_Exercise prompt_
Every entry should be reproduced precisely, with each picture left out.

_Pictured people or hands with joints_
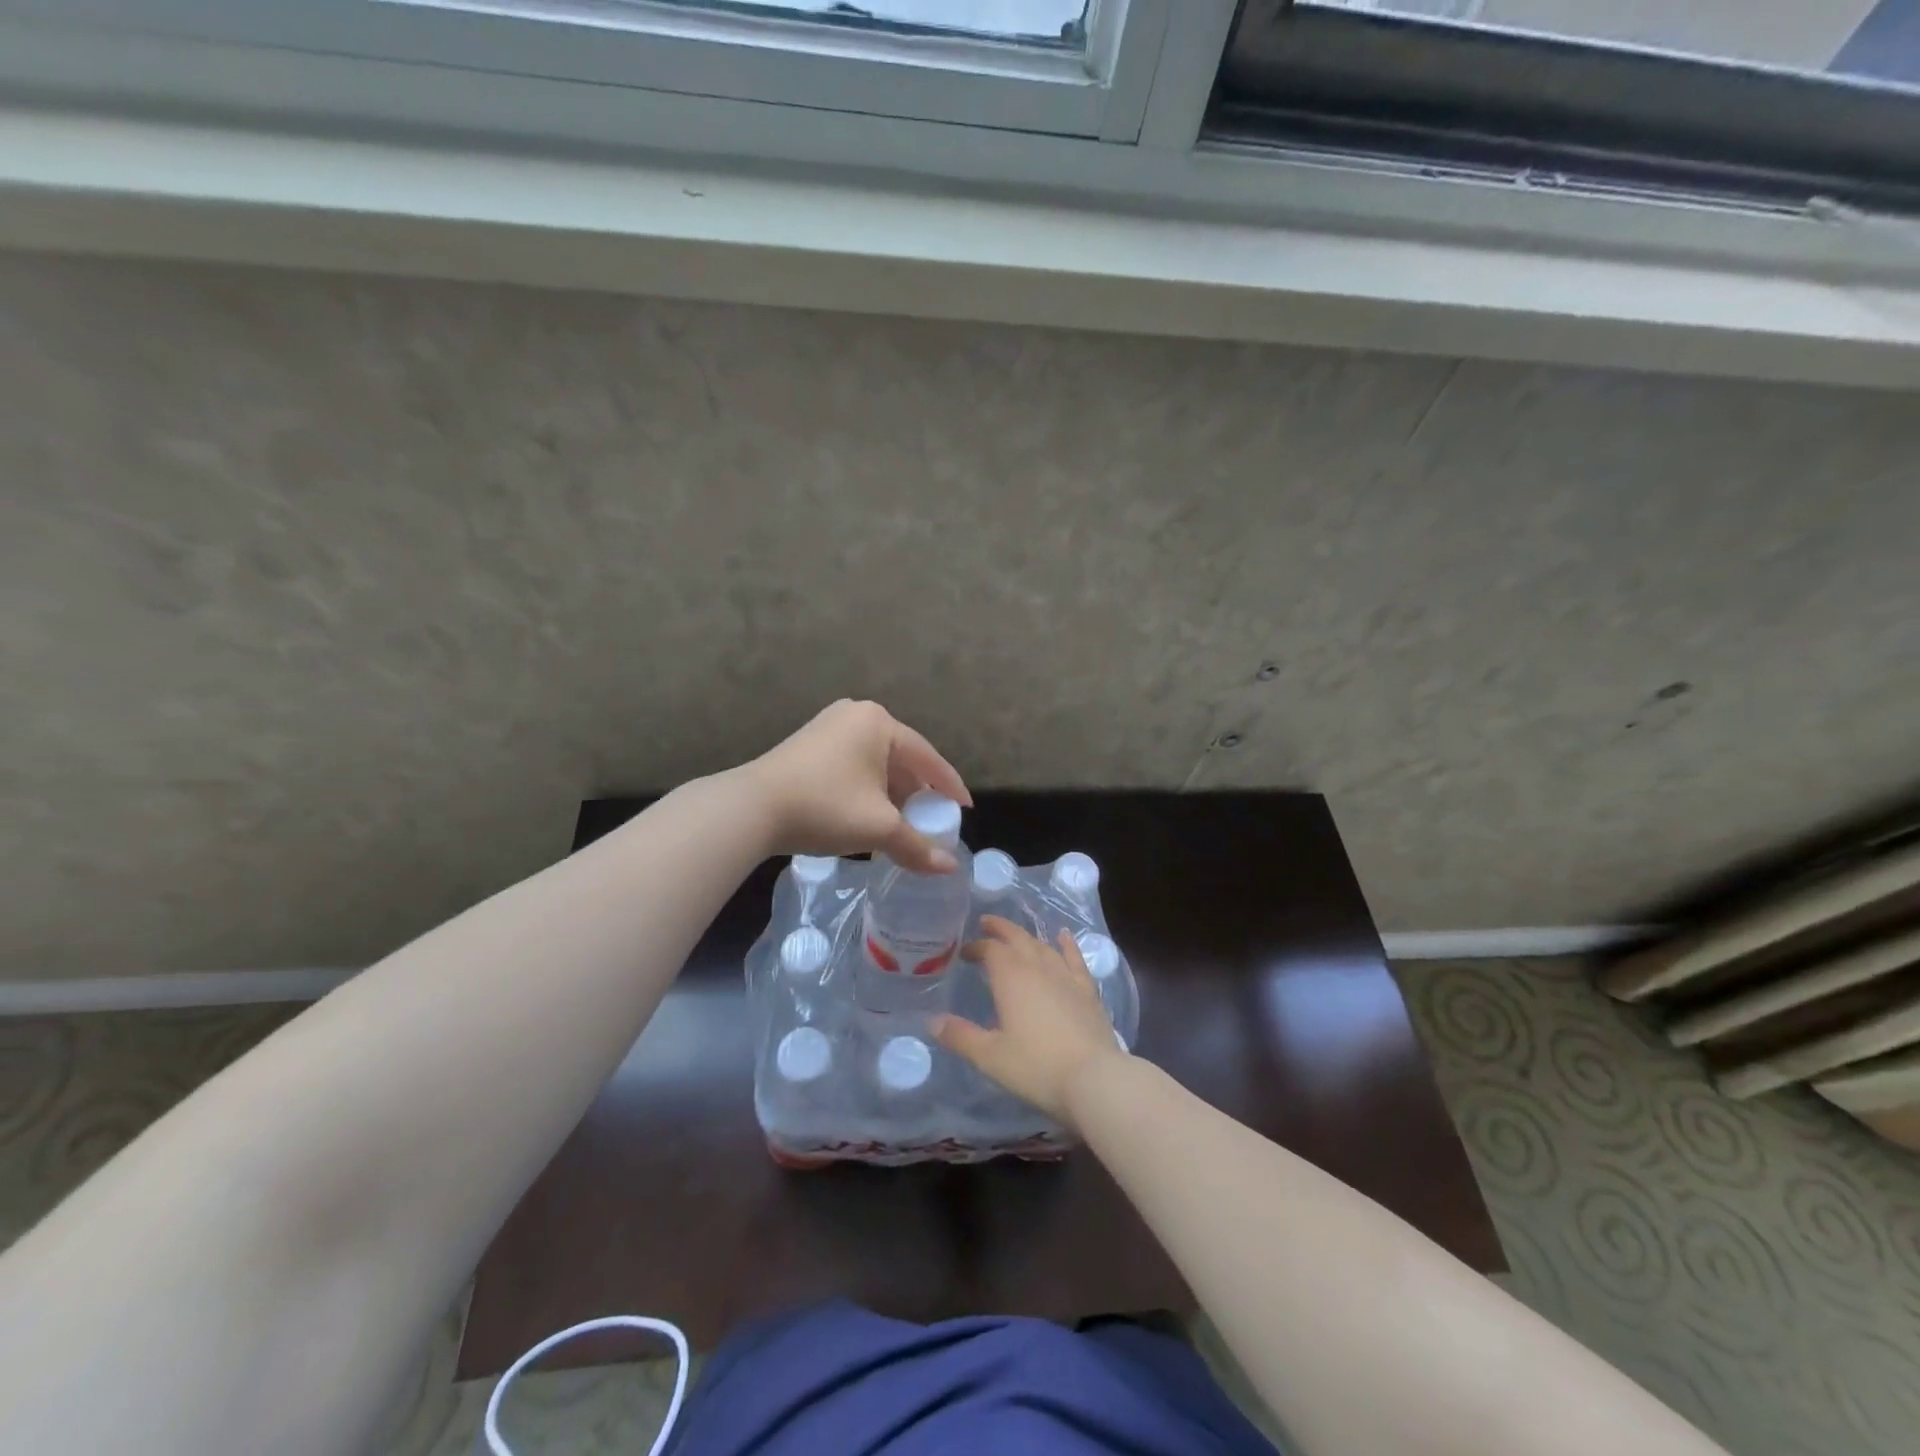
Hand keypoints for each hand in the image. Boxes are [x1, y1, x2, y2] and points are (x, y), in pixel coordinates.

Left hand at [745, 700, 971, 873]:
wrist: (751, 809)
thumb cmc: (825, 807)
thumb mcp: (878, 828)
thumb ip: (917, 846)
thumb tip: (949, 868)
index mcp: (879, 723)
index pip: (927, 757)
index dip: (949, 786)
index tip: (964, 809)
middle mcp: (856, 715)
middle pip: (901, 758)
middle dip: (917, 792)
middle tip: (931, 820)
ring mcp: (829, 726)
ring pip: (875, 763)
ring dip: (891, 794)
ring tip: (902, 823)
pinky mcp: (808, 744)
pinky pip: (853, 765)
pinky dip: (867, 789)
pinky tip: (869, 814)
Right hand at [933, 916, 1126, 1126]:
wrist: (1094, 1078)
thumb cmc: (1036, 1066)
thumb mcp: (990, 1056)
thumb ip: (961, 1036)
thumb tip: (933, 1022)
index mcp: (1011, 978)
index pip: (990, 950)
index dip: (976, 947)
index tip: (964, 952)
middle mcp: (1038, 968)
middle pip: (1017, 938)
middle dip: (1000, 929)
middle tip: (986, 923)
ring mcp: (1066, 977)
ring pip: (1043, 946)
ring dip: (1027, 936)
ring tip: (1017, 935)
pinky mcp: (1087, 991)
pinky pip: (1075, 959)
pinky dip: (1067, 945)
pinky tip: (1064, 937)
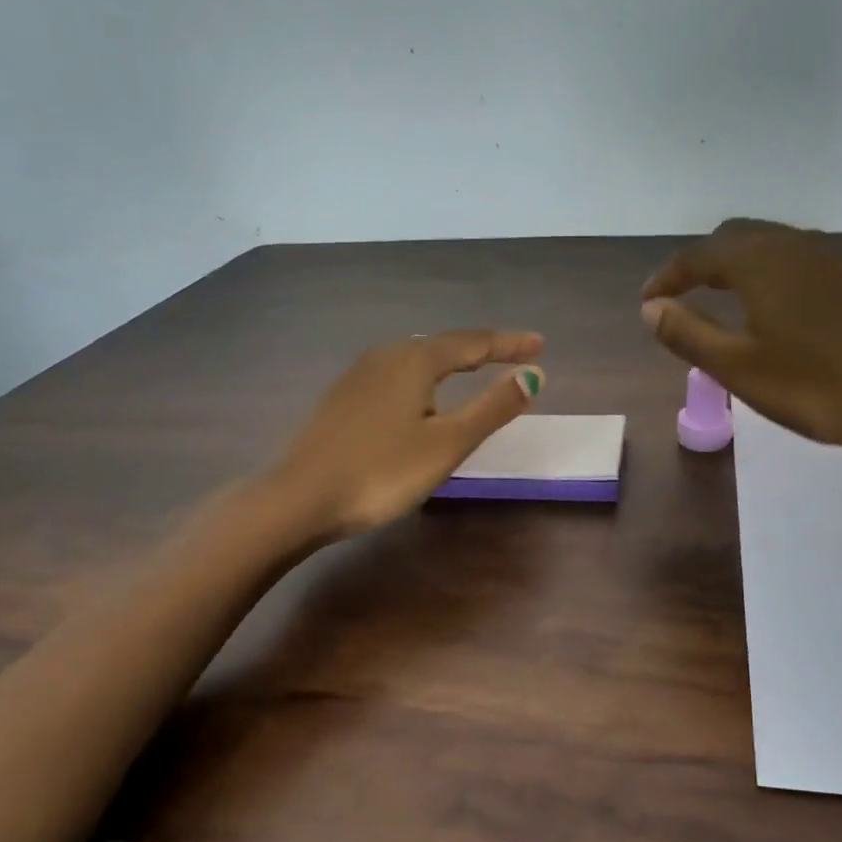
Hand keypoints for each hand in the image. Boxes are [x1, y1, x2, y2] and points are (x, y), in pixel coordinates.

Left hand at [277, 331, 545, 538]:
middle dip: (481, 349)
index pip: (473, 342)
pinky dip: (425, 378)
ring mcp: (358, 376)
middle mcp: (385, 356)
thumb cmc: (382, 472)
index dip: (510, 344)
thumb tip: (533, 375)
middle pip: (443, 345)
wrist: (300, 499)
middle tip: (513, 354)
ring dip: (451, 362)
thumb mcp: (447, 443)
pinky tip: (422, 395)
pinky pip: (397, 376)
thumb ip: (492, 408)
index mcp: (414, 360)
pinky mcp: (343, 399)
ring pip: (417, 359)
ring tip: (475, 368)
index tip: (540, 344)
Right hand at [641, 219, 841, 456]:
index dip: (667, 277)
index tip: (647, 302)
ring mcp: (829, 261)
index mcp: (759, 263)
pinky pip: (793, 263)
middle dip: (700, 264)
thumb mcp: (738, 367)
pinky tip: (769, 311)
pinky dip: (765, 276)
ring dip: (734, 267)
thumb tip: (651, 308)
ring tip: (717, 302)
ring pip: (768, 248)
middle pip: (734, 239)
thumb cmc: (817, 386)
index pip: (699, 256)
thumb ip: (688, 334)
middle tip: (679, 298)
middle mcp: (793, 247)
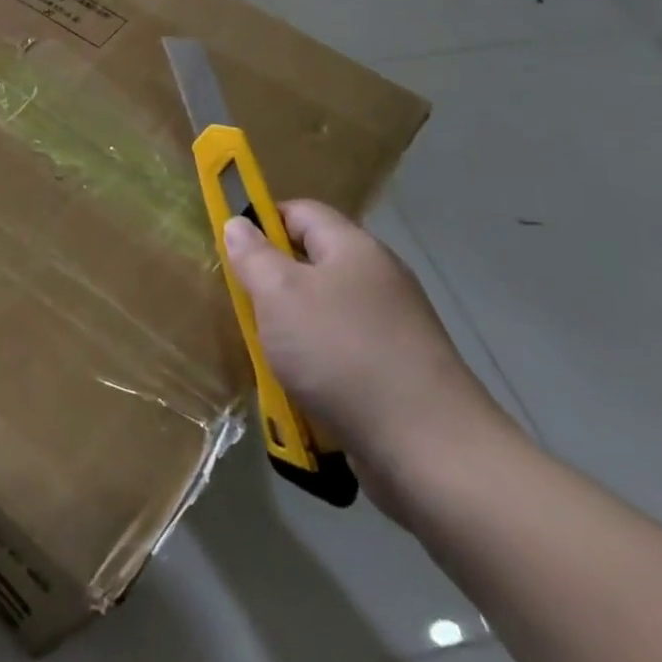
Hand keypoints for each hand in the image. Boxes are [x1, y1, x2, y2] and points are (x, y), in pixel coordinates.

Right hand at [223, 201, 511, 516]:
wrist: (429, 449)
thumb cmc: (342, 353)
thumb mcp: (279, 295)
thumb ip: (253, 256)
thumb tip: (238, 224)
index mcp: (354, 248)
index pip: (300, 211)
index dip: (262, 221)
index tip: (232, 251)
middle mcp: (378, 279)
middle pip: (312, 262)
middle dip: (272, 282)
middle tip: (244, 306)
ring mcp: (392, 328)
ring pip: (323, 311)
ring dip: (290, 329)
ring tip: (267, 353)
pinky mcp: (397, 372)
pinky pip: (341, 352)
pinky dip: (316, 364)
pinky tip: (299, 388)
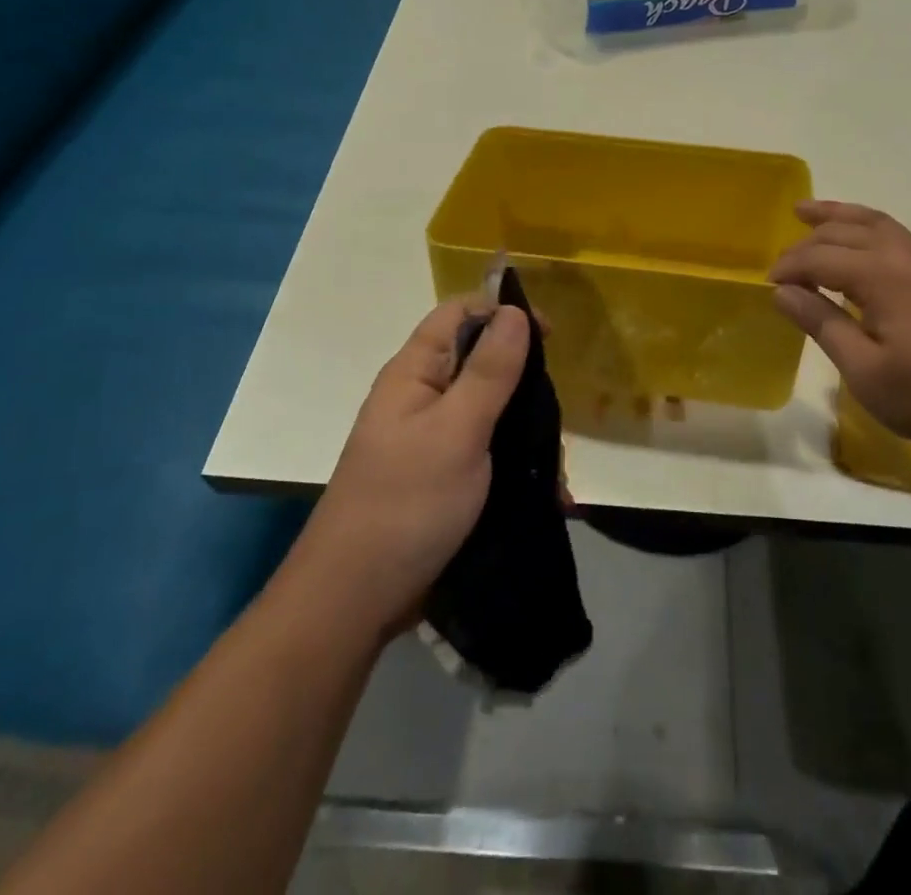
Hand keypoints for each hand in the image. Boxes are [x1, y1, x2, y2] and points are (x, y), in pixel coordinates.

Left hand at [290, 301, 529, 643]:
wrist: (355, 601)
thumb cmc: (406, 504)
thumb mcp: (456, 430)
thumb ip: (489, 370)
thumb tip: (514, 311)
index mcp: (415, 373)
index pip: (459, 314)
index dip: (502, 313)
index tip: (549, 337)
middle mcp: (422, 398)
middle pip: (481, 361)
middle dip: (523, 382)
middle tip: (553, 416)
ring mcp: (433, 440)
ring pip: (492, 411)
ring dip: (527, 432)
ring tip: (555, 471)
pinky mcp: (444, 477)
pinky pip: (490, 452)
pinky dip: (518, 465)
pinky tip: (547, 494)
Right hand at [769, 200, 910, 457]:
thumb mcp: (863, 370)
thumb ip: (822, 324)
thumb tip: (783, 292)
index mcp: (883, 277)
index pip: (822, 258)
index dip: (790, 267)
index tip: (768, 285)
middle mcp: (905, 258)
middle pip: (846, 233)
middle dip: (808, 242)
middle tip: (781, 263)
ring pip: (875, 223)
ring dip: (839, 216)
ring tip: (807, 211)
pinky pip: (893, 235)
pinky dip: (864, 228)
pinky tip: (856, 244)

_Exercise result_
Hand keypoints for each hand in the image. Boxes are [x1, y1, x2, y2] and points are (x, y), in pixel coordinates.

Left hand at [745, 700, 971, 873]:
wrist: (751, 809)
thumb cmc: (825, 807)
thumb mcp: (878, 828)
thumb ip: (917, 846)
thumb tip: (949, 868)
index mcp: (879, 723)
index pip: (927, 757)
index dip: (949, 786)
index tip: (964, 809)
middle mcp: (856, 715)
middle pip: (901, 758)
middle dip: (917, 792)
middle tip: (931, 820)
ring mcp: (829, 726)
ring pip: (875, 763)
ring dip: (891, 794)
ring tip: (902, 823)
pinky mcp: (808, 744)
pinky pip: (853, 765)
pinky dip: (867, 789)
pinky tip: (869, 814)
Right hand at [933, 916, 1126, 1126]:
wrist: (1094, 1078)
thumb cmc: (1036, 1066)
thumb mcp: (990, 1056)
thumb ip: (961, 1036)
thumb tip: (933, 1022)
index mcp: (1011, 978)
index pip: (990, 950)
index dip: (976, 947)
index tip: (964, 952)
middle mcp: (1038, 968)
middle pip: (1017, 938)
middle dip: (1000, 929)
middle tip: (986, 923)
ring mcp: (1066, 977)
ring pip: (1043, 946)
ring dip: (1027, 936)
ring tip: (1017, 935)
pinky mcp: (1087, 991)
pinky pip: (1075, 959)
pinky dip: (1067, 945)
pinky tip: (1064, 937)
Hand keypoints for each hand in the image. Boxes are [x1, y1, x2, y2] and points are (x, y), in pixel coordinates.

Left hand at [277, 331, 545, 538]:
middle dip: (481, 349)
index pip: (473, 342)
pinky dip: (425, 378)
ring mcp: (358, 376)
middle mcp: (385, 356)
thumb cmc: (382, 472)
index dip: (510, 344)
thumb tip: (533, 375)
middle pip: (443, 345)
wrist: (300, 499)
middle tip: (513, 354)
ring dip: (451, 362)
thumb mcp: (447, 443)
pinky tip: (422, 395)
pinky pip: (397, 376)
thumb ip: (492, 408)
index mcp: (414, 360)
pinky mcp: (343, 399)
ring pip: (417, 359)
ring tip: (475, 368)
index tip: (540, 344)
Right hand at [641, 219, 841, 456]:
index dip: (667, 277)
index tip: (647, 302)
ring mcp: (829, 261)
index mcp: (759, 263)
pinky pip: (793, 263)
middle dip: (700, 264)
thumb mcp: (738, 367)
pinky tip: (769, 311)
pinky dip: (765, 276)
ring dip: (734, 267)
thumb tip: (651, 308)
ring tip: (717, 302)
ring pip: (768, 248)
middle pip: (734, 239)
thumb cmc: (817, 386)
index pip: (699, 256)
thumb ip: (688, 334)
middle tip: (679, 298)
middle mcp: (793, 247)
Hand keypoints for each hand in the image. Boxes are [x1, y1, x2, y2] and points are (x, y), in pixel coordinates.

Right hand at [223, 201, 511, 516]:
wrist: (429, 449)
thumb cmc: (342, 353)
thumb mcp: (279, 295)
thumb ip: (253, 256)
thumb tip: (238, 224)
index mcp: (354, 248)
index pip: (300, 211)
index dip: (262, 221)
index tip: (232, 251)
middle mcp: (378, 279)
middle pip: (312, 262)
middle dip: (272, 282)
middle tip: (244, 306)
ring mcp: (392, 328)
ring pip: (323, 311)
ring dip: (290, 329)
ring tip: (267, 353)
pinky mcp: (397, 372)
pinky pip: (341, 352)
pinky dip: (316, 364)
pinky tip: (299, 388)
Hand keypoints for each hand in the image. Boxes are [x1, y1, x2, y2] and points are (x, y), in pixel coordinates.

Left hand at [290, 301, 529, 643]:
wrist: (355, 601)
thumb cmc: (406, 504)
thumb mcp: (456, 430)
thumb ip: (489, 370)
thumb tip: (514, 311)
index mcp: (415, 373)
index pip: (459, 314)
index dip: (502, 313)
index tip: (549, 337)
middle mcp: (422, 398)
middle pip: (481, 361)
middle dip: (523, 382)
middle tip: (553, 416)
ring mcp: (433, 440)
ring pip: (492, 411)
ring dip: (527, 432)
ring tip: (555, 471)
pinky mcp: (444, 477)
pinky pip: (490, 452)
pinky dip: (518, 465)
pinky tip: (547, 494)
Right hand at [769, 200, 910, 457]:
thumb mcp: (863, 370)
thumb ip: (822, 324)
thumb tip: (783, 292)
index mcp: (883, 277)
index pip: (822, 258)
index dip: (790, 267)
index tip: (768, 285)
middle mcp: (905, 258)
middle pip: (846, 233)
middle dip: (808, 242)
middle tip: (781, 263)
ring pip: (875, 223)
ring dip: (839, 216)
ring tip: (807, 211)
pinky pip: (893, 235)
pinky dip: (864, 228)
pinky tip: (856, 244)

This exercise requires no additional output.